◆ Task item
Emit the line that holds "09 82 66 71 04" and all lines following it through the end of the data, verbatim, and nothing else.

[[ Task inputs, beginning ]]

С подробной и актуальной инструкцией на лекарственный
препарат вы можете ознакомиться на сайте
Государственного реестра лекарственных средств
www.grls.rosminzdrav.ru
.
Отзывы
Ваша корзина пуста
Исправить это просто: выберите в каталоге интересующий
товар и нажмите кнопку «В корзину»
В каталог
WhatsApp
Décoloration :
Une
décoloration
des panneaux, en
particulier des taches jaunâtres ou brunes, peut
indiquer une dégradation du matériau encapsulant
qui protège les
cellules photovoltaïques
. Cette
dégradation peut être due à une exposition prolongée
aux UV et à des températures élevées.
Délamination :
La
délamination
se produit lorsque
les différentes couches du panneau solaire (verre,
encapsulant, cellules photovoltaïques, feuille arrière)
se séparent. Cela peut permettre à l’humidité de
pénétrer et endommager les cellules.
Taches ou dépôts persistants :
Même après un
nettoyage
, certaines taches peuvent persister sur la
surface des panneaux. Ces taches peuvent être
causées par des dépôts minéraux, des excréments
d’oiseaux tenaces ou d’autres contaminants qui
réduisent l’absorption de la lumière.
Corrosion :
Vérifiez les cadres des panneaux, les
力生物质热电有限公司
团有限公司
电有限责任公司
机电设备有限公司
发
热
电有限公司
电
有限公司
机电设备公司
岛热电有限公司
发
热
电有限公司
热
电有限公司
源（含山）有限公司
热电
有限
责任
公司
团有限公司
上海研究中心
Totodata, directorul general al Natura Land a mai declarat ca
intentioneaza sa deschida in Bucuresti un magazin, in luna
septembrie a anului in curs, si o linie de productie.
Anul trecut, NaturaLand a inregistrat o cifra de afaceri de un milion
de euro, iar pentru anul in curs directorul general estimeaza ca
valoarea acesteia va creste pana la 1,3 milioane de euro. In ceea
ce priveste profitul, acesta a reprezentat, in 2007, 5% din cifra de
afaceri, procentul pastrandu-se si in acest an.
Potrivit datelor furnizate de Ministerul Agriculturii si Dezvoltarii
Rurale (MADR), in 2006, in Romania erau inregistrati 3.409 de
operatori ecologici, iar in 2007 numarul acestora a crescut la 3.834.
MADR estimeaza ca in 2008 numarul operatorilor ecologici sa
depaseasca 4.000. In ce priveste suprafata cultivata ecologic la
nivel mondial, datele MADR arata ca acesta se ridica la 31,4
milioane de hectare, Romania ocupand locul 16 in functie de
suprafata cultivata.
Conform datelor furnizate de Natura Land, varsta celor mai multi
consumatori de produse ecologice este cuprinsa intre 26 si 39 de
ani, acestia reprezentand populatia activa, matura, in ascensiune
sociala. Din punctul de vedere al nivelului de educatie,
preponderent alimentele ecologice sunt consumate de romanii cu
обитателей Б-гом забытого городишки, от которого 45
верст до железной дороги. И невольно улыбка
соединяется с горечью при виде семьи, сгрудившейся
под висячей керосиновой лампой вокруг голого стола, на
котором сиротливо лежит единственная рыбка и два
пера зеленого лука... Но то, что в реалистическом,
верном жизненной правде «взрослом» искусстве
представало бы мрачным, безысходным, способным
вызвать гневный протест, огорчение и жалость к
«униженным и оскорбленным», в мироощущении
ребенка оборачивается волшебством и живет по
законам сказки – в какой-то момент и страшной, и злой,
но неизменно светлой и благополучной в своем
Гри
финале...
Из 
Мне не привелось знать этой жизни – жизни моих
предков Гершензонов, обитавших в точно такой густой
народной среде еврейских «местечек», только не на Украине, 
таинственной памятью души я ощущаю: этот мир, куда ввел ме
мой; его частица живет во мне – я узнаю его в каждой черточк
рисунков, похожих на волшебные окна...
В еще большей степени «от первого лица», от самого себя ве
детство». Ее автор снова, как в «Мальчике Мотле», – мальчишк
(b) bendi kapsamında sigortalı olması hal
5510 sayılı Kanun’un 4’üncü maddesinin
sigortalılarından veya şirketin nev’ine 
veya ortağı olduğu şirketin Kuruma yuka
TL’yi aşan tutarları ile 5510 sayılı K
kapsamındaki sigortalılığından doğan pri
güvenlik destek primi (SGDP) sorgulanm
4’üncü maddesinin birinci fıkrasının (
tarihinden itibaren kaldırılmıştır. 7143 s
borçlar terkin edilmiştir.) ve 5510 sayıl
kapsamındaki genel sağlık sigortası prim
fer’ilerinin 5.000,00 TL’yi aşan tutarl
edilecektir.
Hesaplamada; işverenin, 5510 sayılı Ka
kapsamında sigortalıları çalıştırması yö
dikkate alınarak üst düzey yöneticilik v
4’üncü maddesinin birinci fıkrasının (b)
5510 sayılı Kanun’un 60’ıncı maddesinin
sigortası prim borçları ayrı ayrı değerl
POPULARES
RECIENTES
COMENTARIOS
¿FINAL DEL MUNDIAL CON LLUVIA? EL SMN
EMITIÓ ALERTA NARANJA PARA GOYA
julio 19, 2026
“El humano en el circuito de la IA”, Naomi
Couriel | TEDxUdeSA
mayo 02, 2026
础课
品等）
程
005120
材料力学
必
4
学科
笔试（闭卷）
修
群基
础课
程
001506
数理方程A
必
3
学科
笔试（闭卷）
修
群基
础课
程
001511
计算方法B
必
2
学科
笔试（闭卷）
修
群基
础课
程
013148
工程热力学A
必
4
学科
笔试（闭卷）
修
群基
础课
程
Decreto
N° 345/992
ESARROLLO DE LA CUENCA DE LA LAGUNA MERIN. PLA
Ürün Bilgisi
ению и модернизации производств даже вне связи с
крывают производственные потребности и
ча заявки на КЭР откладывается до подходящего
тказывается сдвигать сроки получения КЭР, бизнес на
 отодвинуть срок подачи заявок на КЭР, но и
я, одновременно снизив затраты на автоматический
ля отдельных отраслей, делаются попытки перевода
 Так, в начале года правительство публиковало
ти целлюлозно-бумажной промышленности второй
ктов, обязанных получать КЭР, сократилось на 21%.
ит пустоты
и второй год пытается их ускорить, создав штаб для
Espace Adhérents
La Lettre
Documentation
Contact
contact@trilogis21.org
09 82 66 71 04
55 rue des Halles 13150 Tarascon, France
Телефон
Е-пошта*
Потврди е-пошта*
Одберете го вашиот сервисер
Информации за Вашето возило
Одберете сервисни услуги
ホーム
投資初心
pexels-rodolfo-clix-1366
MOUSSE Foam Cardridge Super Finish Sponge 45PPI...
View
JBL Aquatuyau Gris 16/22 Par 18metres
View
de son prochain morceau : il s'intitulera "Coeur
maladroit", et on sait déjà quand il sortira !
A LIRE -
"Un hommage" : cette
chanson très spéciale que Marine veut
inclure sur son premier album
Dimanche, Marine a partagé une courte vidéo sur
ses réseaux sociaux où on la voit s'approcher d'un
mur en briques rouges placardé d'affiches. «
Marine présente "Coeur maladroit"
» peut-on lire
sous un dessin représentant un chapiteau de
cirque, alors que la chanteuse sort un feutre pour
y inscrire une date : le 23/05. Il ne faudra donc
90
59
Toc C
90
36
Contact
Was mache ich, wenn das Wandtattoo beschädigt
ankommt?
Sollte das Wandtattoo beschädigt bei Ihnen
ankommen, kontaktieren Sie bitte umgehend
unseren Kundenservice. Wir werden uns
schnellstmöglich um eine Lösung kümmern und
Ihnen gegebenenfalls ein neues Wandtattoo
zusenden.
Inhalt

[[ Task inputs, end ]]

◆ Exercise result
09 82 66 71 04
55 rue des Halles 13150 Tarascon, France
Телефон
Е-пошта*
Потврди е-пошта*
Одберете го вашиот сервисер
Информации за Вашето возило
Одберете сервисни услуги
ホーム
投資初心
pexels-rodolfo-clix-1366
MOUSSE Foam Cardridge Super Finish Sponge 45PPI...
View
JBL Aquatuyau Gris 16/22 Par 18metres
View
de son prochain morceau : il s'intitulera "Coeur
maladroit", et on sait déjà quand il sortira !
A LIRE -
"Un hommage" : cette
chanson très spéciale que Marine veut
inclure sur son premier album
Dimanche, Marine a partagé une courte vidéo sur
ses réseaux sociaux où on la voit s'approcher d'un
mur en briques rouges placardé d'affiches. «
Marine présente "Coeur maladroit"
» peut-on lire
sous un dessin représentant un chapiteau de
cirque, alors que la chanteuse sort un feutre pour
y inscrire une date : le 23/05. Il ne faudra donc
90
59
Toc C
90
36
Contact
Was mache ich, wenn das Wandtattoo beschädigt
ankommt?
Sollte das Wandtattoo beschädigt bei Ihnen
ankommen, kontaktieren Sie bitte umgehend
unseren Kundenservice. Wir werden uns
schnellstmöglich um eine Lösung kümmern und
Ihnen gegebenenfalls ein neues Wandtattoo
zusenden.
Inhalt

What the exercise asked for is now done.